The Finnish phone maker said several factors have had a bigger negative effect on the business than previously expected, including competition at the high end of the market, a shift to "somewhat lower gross margin products," and, to top it all off, the depreciation of the euro, which has affected the company's cost of goods sold, operating expenses, and global pricing tactics.
The timing of Nokia's second-quarter profit warning is painfully ironic given that it comes the day after consumers flocked to pre-order Apple's new iPhone 4. (See Does iPhone 4 Dash Nokia's High-End Hopes? )
Nokia said it expected second-quarter revenues to come in at the lower end or below its previously expected range of €6.7 billion (US$8.2 billion) to €7.2 billion ($8.2 billion) due to lower average selling prices and device volumes.
The company said second-quarter operating margins will be slightly below or at the lower end of its previously expected range of 9 percent to 12 percent.
Nokia also lowered the outlook for its mobile device value market share, which refers to the percentage of revenue derived from products sold.

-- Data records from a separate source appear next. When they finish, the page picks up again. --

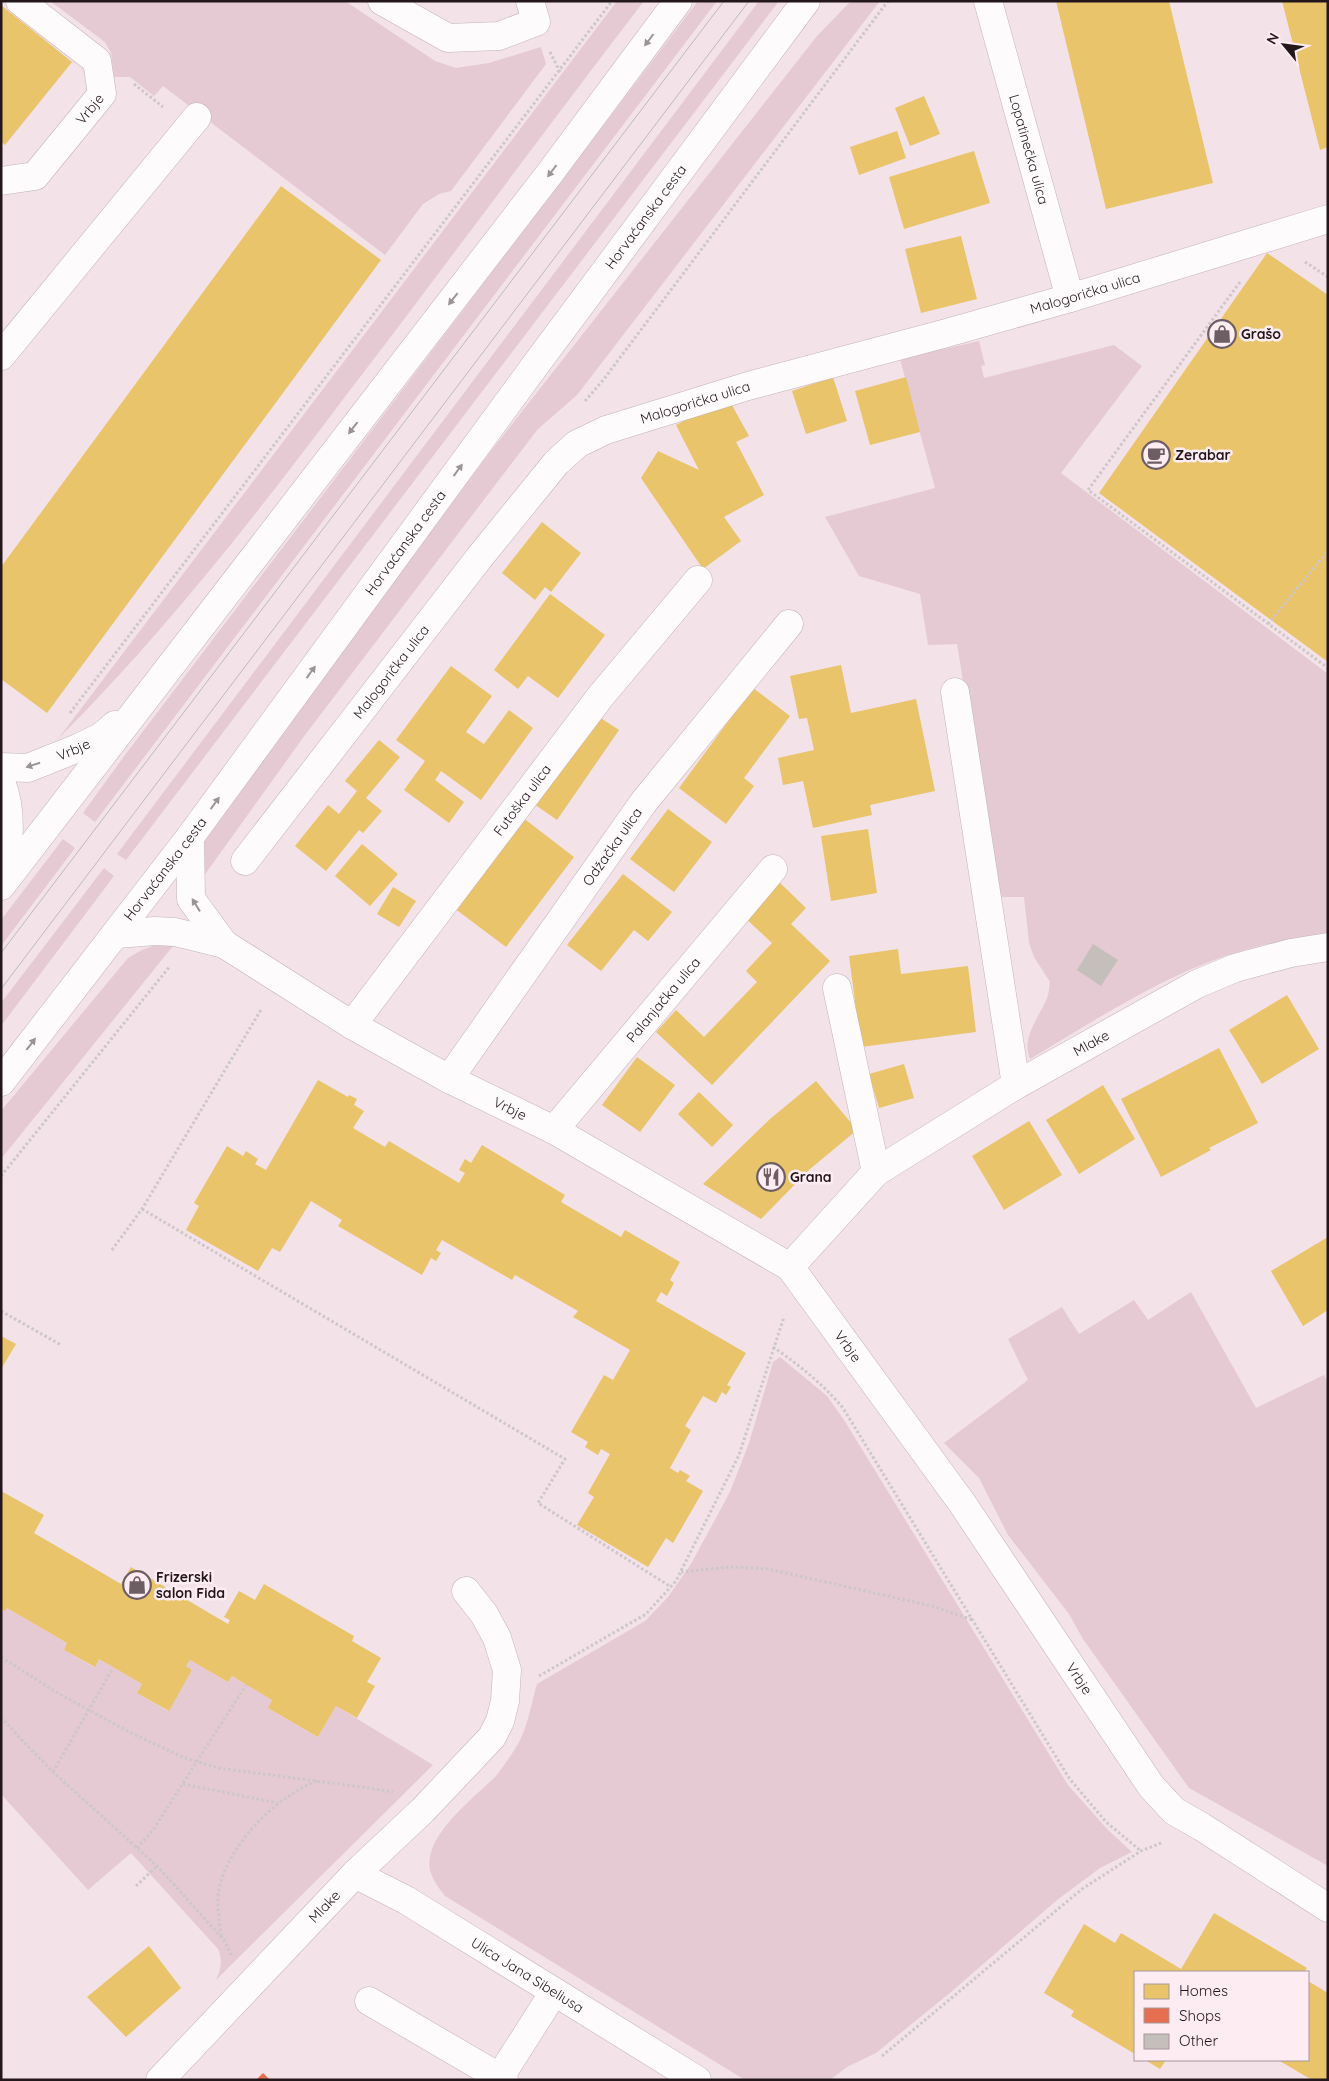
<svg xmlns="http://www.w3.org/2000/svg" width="1329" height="2081" viewBox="0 0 1329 2081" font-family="Quicksand,sans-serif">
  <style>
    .green { fill: #e5cad3 }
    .homes { fill: #e9c46a }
    .shops { fill: #e76f51 }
    .building { fill: #c4bfbb }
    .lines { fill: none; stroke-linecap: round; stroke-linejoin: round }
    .minor-casing { stroke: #c2b3b8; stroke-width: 29 }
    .path { stroke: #cdc7c9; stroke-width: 3; stroke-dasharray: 2.5 2.5; stroke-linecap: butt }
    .minor { stroke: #fdfbfc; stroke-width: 28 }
    .tram { stroke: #bebabc; stroke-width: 1 }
    .oneway { fill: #9b9497 }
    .labels { text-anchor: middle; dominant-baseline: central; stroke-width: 5; stroke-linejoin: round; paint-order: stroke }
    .street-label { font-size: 14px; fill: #24171c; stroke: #fdedf2 }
    .poi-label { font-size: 14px; font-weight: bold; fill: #24171c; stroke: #fdedf2; text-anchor: start }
  </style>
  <rect width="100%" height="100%" fill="#f3e2e8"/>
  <g class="green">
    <polygon points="50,1 345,1 435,61 456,68 489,63 541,47 546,64 451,191 439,194 423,204 385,255 163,86 154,96 130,77 114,77 111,53 105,42"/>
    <path d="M617,1H644C542,134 443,269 341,402C253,519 162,635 58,739Z"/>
    <polygon points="698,1 717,1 95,822 83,813 125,755"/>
    <polygon points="759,1 779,1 126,860 117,854"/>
    <polygon points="851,1 880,1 577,395 537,430 305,735 198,884 203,830 491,451 817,36"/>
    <path d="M979,341L985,365L981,366L984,378L1114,345L1142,366L1061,473L1328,674V937C1307,940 1284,941 1263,945C1176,966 1106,1014 1030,1059C1021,1037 1039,1018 1047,998C1049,993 1049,988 1050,982L1034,957L1029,943L1024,897H1000L995,876L957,644L928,645L920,594L859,576L825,517L935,488L900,359Z"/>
    <polygon points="63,839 75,848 1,946 1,920"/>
    <polygon points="104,868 114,876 1,1026 1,1003"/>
    <path d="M177,941L1,1159V1111L128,958C144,948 158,942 177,941Z"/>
    <polygon points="1191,1292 1256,1408 1324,1375 1328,1382 1328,1866 1189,1788 1083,1639 1069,1614 1008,1535 979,1478 944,1443 1028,1380 1008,1339 1062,1307 1079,1334 1134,1300 1148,1320"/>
    <path d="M780,1357L827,1396L844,1420L1068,1785L1108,1830L1132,1852L1100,1868L1057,1900L951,1992L876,2053L847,2067L830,2080H745L445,1896C439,1888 433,1881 430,1870C423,1836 473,1799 495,1777C502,1769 509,1758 515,1749C527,1731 531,1705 537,1684L645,1621L668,1597L691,1564L730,1492L749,1443L773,1362Z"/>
    <path d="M7,1608L67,1643L64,1650L94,1667L99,1659L142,1684L137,1693L168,1711L192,1670L186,1666L190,1660L228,1682L232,1676L272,1700L268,1708L318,1737L336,1706L433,1765L216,1980C221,1969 223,1961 218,1949L131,1853L88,1890L1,1794V1609L5,1611Z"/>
  </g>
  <g class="homes">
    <polygon points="1056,1 1169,1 1213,183 1106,209"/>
    <polygon points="1282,1 1328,1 1328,147 1320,150"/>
    <polygon points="1,5 72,62 5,145 1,142"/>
    <polygon points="924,96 940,134 910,146 895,108"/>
    <polygon points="897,131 906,158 859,175 850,147"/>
    <polygon points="974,151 990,203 904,229 889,177"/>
    <polygon points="281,186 381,260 47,713 1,679 1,567"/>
    <polygon points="961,236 977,299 921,313 905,249"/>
    <polygon points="1267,253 1328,295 1328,662 1099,493"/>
    <polygon points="833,377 847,421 806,434 792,391"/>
    <polygon points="906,377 920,432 870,445 855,391"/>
    <polygon points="728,398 749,436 736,442 764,495 724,517 741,541 703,569 641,478 658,451 699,470 676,425"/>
    <polygon points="542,522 581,553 551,592 545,587 535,600 502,573"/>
    <polygon points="550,594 605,635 558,698 528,676 518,689 494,670"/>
    <polygon points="841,665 851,713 916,699 935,791 870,805 872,815 813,828 803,781 783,785 778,758 814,750 807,718 799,719 790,676"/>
    <polygon points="451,666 492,696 466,732 484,744 509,710 533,728 481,800 441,771 435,780 464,802 449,823 404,790 425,761 396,740"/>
    <polygon points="753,688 790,716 744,778 754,786 726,824 679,788"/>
    <polygon points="596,715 619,730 557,820 534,804"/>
    <polygon points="379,740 400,757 366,798 382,811 363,833 359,830 326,871 295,846 328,805 339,814 357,791 345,781"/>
    <polygon points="668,809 712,842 674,892 630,859"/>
    <polygon points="522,817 574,857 506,947 454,908"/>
    <polygon points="868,829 877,893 831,901 821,836"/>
    <polygon points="362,844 398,874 370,906 335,876"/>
    <polygon points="623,874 672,912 648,941 634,930 601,971 567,945"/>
    <polygon points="776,879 806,908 791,924 830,961 712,1085 656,1032 676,1010 704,1037 757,982 746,971 772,943 742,915"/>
    <polygon points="393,887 416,901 399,927 377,914"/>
    <polygon points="898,949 901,974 968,966 976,1032 861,1047 849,956"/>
    <polygon points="1287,995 1319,1049 1262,1084 1229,1030"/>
    <polygon points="1219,1048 1258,1123 1209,1148 1211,1150 1161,1177 1121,1099"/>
    <polygon points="637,1057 675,1085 640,1132 602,1105"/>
    <polygon points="904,1064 914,1098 879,1108 869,1074"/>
    <polygon points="318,1080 348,1097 349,1095 357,1099 354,1105 364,1111 353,1128 385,1147 389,1141 459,1183 465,1173 459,1170 465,1159 471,1163 482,1145 565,1195 561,1202 621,1237 625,1230 680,1262 670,1280 674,1283 667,1296 661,1292 656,1301 746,1353 727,1385 731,1387 726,1395 722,1392 716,1403 703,1396 685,1426 691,1430 670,1468 678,1473 680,1470 690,1476 686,1481 703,1491 673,1543 666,1538 648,1567 577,1525 594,1497 588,1493 610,1454 601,1449 598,1455 585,1447 588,1442 571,1432 604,1375 613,1380 630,1350 573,1317 578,1311 515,1275 512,1280 442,1240 436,1250 441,1253 436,1261 431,1258 422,1275 338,1226 342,1220 311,1201 280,1252 272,1248 258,1271 186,1230 199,1206 194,1203 227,1146 243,1156 246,1151 258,1159 255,1164 266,1170"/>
    <polygon points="816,1081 857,1130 810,1169 761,1219 703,1184 770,1119"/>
    <polygon points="1103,1085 1135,1139 1079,1174 1046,1120"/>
    <polygon points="699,1092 733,1125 712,1147 678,1114"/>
    <polygon points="1029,1121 1062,1175 1004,1210 972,1156"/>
    <polygon points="1328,1237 1328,1310 1303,1326 1271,1271"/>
    <polygon points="1,1336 16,1344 1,1369"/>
    <polygon points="1,1491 44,1515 34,1533 121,1584 131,1567 228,1624 230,1620 224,1617 239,1591 255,1600 264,1584 354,1636 352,1641 381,1658 367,1682 375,1686 357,1718 336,1706 318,1737 268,1708 272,1700 232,1676 228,1682 190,1660 186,1666 192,1670 169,1711 137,1693 142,1684 99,1659 95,1667 64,1650 67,1643 7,1608 5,1611 1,1609"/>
    <polygon points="1214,1913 1307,1968 1304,1972 1135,1972 1135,2054 1071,2016 1074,2011 1044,1993 1084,1924 1115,1943 1121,1933 1181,1969"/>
    <polygon points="149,1946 181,1988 126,2037 87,1997"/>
    <polygon points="1308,1981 1328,1993 1328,2080 1312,2080 1278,2060 1308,2060"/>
    <polygon points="1145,2060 1166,2060 1160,2069"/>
  </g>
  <polygon class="shops" points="263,2073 270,2080 256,2080"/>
  <polygon class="building" points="1093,944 1118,960 1101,986 1077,970"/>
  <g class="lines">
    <defs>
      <g id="minor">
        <polyline points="382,1 448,38 499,36 536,22 530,1"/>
        <path id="s1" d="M988,1L1070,298"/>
        <path id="s2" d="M1,181L35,176L102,94L97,61L20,1"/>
        <polyline points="1,356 197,117"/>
        <polyline points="955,692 1016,1085"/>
        <path id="s3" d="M1,767L28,768L78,748L101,737L115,725"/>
        <path d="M1,782C12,808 11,848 1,874"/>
        <polyline points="190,837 191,899 224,944"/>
        <path id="s4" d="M245,861L479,558L556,463L577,444L606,430L748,386L943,334L1070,298L1328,219"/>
        <polyline points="1,886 550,173 678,1"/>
        <path id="s5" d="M117,934L155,931L175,932L224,944L352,1025L449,1079L554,1130L790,1267L962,1503L1151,1786L1174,1811L1202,1827L1328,1908"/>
        <polyline points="837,988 876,1172"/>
        <path id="s6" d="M352,1025L600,697L698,580"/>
        <path id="s7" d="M449,1079L643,803L789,624"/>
        <path id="s8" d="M1,1082L190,837L531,371L806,1"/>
        <path id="s9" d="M554,1130L773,869"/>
        <path id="s10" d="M790,1267L876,1172L1016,1085L1197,984L1235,968L1291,953L1328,947"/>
        <path id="s11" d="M355,1874L406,1900L697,2080"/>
        <polyline points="369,2001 504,2080"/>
        <path id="s12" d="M160,2080L355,1874L423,1810L492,1737L500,1721L505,1701L507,1670L497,1638L484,1614L466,1591"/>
        <polyline points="498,2080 554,1992"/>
      </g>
    </defs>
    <use href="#minor" class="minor-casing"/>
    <g class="path">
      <polyline points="550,52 560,72"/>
      <polyline points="134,84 163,107"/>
      <polyline points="1305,262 1328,277"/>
      <polyline points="1240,282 1088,490 1328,668"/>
      <polyline points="585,401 604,379 888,1"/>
      <polyline points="1268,624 1328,551"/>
      <polyline points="70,713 612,1"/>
      <polyline points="1,1176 170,966"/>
      <polyline points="142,1209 565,1459 538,1503 671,1587"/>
      <polyline points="112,1250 142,1209 262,1008"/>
      <polyline points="1,1311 61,1345"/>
      <path d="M773,1347C799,1365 822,1383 843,1408L1069,1778L1106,1822L1141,1851"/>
      <polyline points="681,1572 732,1567 768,1569 932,1606 973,1620"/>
      <polyline points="1,1657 56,1692 131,1733 185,1758 218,1768 369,1788 393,1792"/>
      <polyline points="539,1676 646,1614 676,1581 739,1455 784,1317"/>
      <polyline points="1,1717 19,1737 53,1772 157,1866 224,1940 232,1956"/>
      <polyline points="53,1772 113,1668"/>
      <polyline points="183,1784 278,1803"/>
      <polyline points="137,1848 153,1830 246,1685"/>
      <polyline points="136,1886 157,1866"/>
      <path d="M221,1936C220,1922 216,1904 219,1890C227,1846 276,1796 317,1781"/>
      <polyline points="882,2056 1082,1889 1141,1851 1161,1843"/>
    </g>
    <use href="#minor" class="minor"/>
    <g class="tram">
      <polyline points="1,953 724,1"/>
      <polyline points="1,989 749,1"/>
    </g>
  </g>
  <defs><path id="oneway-solid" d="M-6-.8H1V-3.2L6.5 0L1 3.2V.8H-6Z" transform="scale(1.25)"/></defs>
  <g class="oneway">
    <use href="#oneway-solid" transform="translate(649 40) rotate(127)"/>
    <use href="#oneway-solid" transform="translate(552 171) rotate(127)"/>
    <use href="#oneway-solid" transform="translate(453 299) rotate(128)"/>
    <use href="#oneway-solid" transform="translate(353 428) rotate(128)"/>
    <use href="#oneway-solid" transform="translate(458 470) rotate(-54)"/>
    <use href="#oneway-solid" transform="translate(311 672) rotate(-54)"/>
    <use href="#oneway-solid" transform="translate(33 765) rotate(162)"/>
    <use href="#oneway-solid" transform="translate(215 803) rotate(-54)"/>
    <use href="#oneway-solid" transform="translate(196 905) rotate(-122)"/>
    <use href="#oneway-solid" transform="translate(31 1044) rotate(-52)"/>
  </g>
  <defs>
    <symbol id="shop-ring" viewBox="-11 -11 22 22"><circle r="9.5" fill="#fdedf2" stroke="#6c5e63" stroke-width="1.5"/><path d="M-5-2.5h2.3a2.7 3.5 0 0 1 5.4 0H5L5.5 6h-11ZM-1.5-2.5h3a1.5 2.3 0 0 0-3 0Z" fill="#6c5e63"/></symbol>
    <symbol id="cafe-ring" viewBox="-11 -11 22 22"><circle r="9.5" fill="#fdedf2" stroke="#6c5e63" stroke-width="1.5"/><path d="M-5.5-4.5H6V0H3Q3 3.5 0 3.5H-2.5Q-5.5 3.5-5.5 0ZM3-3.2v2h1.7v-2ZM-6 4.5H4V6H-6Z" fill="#6c5e63"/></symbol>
    <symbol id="restaurant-ring" viewBox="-11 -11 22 22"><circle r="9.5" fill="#fdedf2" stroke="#6c5e63" stroke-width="1.5"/><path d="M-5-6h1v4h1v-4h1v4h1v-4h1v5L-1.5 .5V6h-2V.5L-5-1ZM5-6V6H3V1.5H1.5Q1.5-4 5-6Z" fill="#6c5e63"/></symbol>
  </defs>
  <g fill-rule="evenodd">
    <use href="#shop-ring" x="1206" y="318" width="32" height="32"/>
    <use href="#cafe-ring" x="1140" y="439" width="32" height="32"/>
    <use href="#restaurant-ring" x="755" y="1161" width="32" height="32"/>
    <use href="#shop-ring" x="121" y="1569" width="32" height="32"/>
  </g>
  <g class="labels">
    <g class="street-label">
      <text stroke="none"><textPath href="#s2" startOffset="121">Vrbje</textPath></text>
      <text stroke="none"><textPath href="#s1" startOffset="154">Lopatinečka ulica</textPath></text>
      <text stroke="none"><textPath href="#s8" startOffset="1079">Horvaćanska cesta</textPath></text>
      <text stroke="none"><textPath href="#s4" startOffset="1064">Malogorička ulica</textPath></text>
      <text stroke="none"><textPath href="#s4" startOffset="659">Malogorička ulica</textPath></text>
      <text stroke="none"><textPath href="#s8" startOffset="674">Horvaćanska cesta</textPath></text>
      <text stroke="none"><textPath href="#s4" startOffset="239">Malogorička ulica</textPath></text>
      <text stroke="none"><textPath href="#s3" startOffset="76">Vrbje</textPath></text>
      <text stroke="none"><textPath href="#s6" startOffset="282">Futoška ulica</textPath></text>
      <text stroke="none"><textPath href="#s7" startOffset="284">Odžačka ulica</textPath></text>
      <text stroke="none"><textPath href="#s8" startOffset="269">Horvaćanska cesta</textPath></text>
      <text stroke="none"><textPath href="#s9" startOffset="170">Palanjačka ulica</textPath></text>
      <text stroke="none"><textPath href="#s10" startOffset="379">Mlake</textPath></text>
      <text stroke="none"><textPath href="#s5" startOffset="439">Vrbje</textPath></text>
      <text stroke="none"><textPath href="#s5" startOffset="859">Vrbje</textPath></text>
      <text stroke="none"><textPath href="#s5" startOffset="1264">Vrbje</textPath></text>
      <text stroke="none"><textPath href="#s12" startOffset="239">Mlake</textPath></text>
      <text stroke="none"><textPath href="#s11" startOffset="200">Ulica Jana Sibeliusa</textPath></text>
    </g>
    <g class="poi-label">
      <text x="1241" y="334">Grašo</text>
      <text x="1175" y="455">Zerabar</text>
      <text x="790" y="1177">Grana</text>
      <text x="156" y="1577">Frizerski<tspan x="156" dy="16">salon Fida</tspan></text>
    </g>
  </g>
  <rect width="1329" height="2081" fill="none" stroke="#24171c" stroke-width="5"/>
  <rect x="1134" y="1971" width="175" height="90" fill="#fdedf2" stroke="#a6979c"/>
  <rect x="1144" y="1984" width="25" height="15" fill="#e9c46a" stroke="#a6979c"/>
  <text x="1179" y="1996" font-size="15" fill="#24171c">Homes</text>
  <rect x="1144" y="2008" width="25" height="15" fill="#e76f51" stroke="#a6979c"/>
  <text x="1179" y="2021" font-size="15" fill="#24171c">Shops</text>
  <rect x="1144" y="2034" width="25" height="15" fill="#c4bfbb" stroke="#a6979c"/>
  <text x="1179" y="2046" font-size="15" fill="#24171c">Other</text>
  <g transform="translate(1284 45) rotate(299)" stroke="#fdedf2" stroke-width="4" paint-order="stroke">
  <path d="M0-4L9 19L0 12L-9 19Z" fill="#24171c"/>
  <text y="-8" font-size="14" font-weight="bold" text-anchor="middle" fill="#24171c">N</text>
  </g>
</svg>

The company had expected higher device value market share this year compared with last year, but now the company says its device value market share in 2010 will be lower than in 2009. This is mainly due to the "competitive situation at the high-end of the market and shifts in product mix," the company said in a statement.
Nokia is going through a "painful product transition at the high end," said Nokia CFO Timo Ihamuotila on a call with media and analysts today. "There's bigger pressure on the N-series... the higher end of our touch portfolio." (See Nokia's Not Giving Up on Symbian, Gadget Watch: Nokia Has Symbian 3 Phone, and Smartphone Showdown: Nokia Ships N900.)
The company has not changed its view on overall industry device volumes and its share of the device market, however. Nokia still expects device volumes to be up 10 percent this year compared with 2009, and Nokia still expects its device volume market share to be flat this year, compared with last year. (See Nokia: Device Volumes up 10% in 2010.)